Gold surged at the open in Asia (from $830/oz to just over $836/oz) but has given up some of the early gains in volatile trade. It remains marginally higher in early trading in London but is under pressure due to continuing dollar strength and the failure of oil to rally significantly despite the threat posed by Hurricane Gustav.
August saw a sharp drop in the gold price and bulls will be hoping that last week’s gains (gold up 0.25% and silver up .52%) may mark the end of the summer doldrums. July and August have seen the seasonal lows in 6 of the last 7 years prior to the strong autumnal period and this is likely to be the case again especially as geopolitical and macroeconomic risk are heightened, physical demand internationally is very strong and supply is failing to keep up with physical demand.

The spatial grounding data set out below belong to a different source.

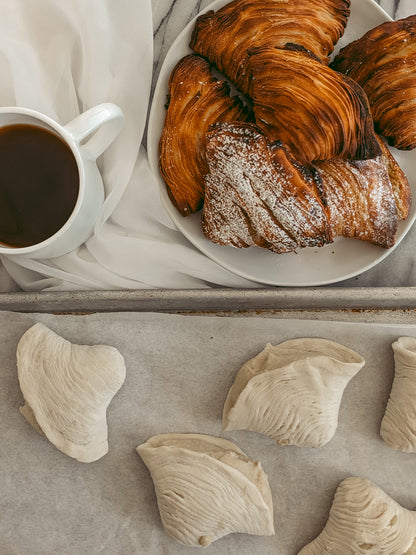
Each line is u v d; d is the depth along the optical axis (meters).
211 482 0.44
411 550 0.45
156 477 0.45
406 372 0.45
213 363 0.46
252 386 0.44
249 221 0.43
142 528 0.46
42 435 0.46
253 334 0.47
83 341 0.46
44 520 0.46
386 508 0.45
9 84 0.47
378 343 0.46
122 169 0.47
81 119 0.39
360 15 0.45
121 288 0.48
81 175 0.40
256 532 0.45
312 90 0.40
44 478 0.46
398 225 0.46
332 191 0.43
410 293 0.45
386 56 0.43
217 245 0.46
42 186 0.41
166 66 0.45
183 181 0.45
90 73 0.46
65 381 0.44
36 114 0.39
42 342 0.45
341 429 0.47
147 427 0.46
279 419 0.45
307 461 0.47
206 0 0.48
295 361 0.45
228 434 0.47
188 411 0.47
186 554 0.46
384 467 0.46
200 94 0.44
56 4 0.45
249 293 0.46
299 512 0.46
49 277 0.49
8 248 0.41
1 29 0.46
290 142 0.41
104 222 0.48
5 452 0.46
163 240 0.48
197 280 0.49
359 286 0.49
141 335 0.46
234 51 0.43
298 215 0.41
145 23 0.46
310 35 0.43
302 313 0.48
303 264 0.46
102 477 0.46
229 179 0.42
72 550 0.46
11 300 0.47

Last week came news of shortages, delays and rising premiums in the gold and particularly silver bullion markets. Today comes further news of the continuing failure of supply to increase despite the rise in gold prices in recent years. Australian gold production has again fallen. Australia which is the world’s third-largest producer, saw its gold production slump 13% in the last quarter to an 18 year low. There have not been any major gold discoveries in Australia for many years and the difficulty and cost of gold mining is leading to falling supplies year on year since 2001.
South African production has been plummeting also (see http://blog.goldassets.co.uk/2008/06/19/gold-investments-market-update-south-african-gold-production-down-sharply/). Of the world’s three biggest gold producers (China, South Africa and Australia), only China has managed to increase gold production in recent years and this Chinese gold is used in China to meet the rapidly growing demand for gold as jewellery and as an investment in China. Thus Chinese gold is not exported into the international market which remains the supply/demand balance in gold is becoming increasingly tight and is likely to lead to markedly higher prices in the coming years.
Today’s Data and Influences
US markets are closed today for Labour Day, however the remaining few days of the week are data packed. The US unemployment report at the end of the week is likely to show a contraction while monetary policy meetings from the European Central Bank and the Bank of England are also on the agenda. Both central banks are widely expected to keep benchmark borrowing costs on hold at 4.25 percent and 5.0 percent respectively as they balance the treat of recession and persistently high inflation.
Gold and Silver
Gold is trading at $830.60/830.90 per ounce (1100 GMT).
Silver is trading at $13.68/13.70 per ounce (1100 GMT).
Platinum is trading at $1445/1455 per ounce (1100 GMT).
Palladium is trading at $301/307 per ounce (1100 GMT).